The following data is to be repeated exactly, its pictures excluded.

##### The records #####

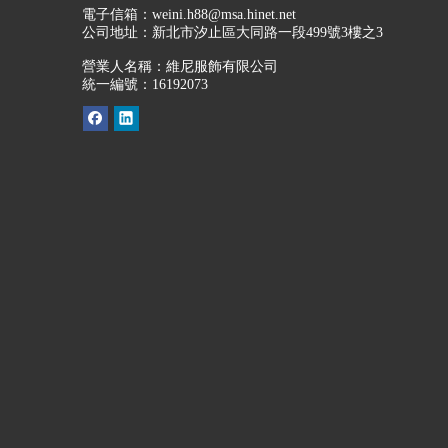
電子信箱：
weini.h88@msa.hinet.net
公司地址：
新北市汐止區大同路一段499號3樓之3
營業人名稱：維尼服飾有限公司
統一編號：16192073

#####

### Task output
電子信箱：
weini.h88@msa.hinet.net
公司地址：
新北市汐止區大同路一段499號3樓之3
營業人名稱：維尼服飾有限公司
統一編號：16192073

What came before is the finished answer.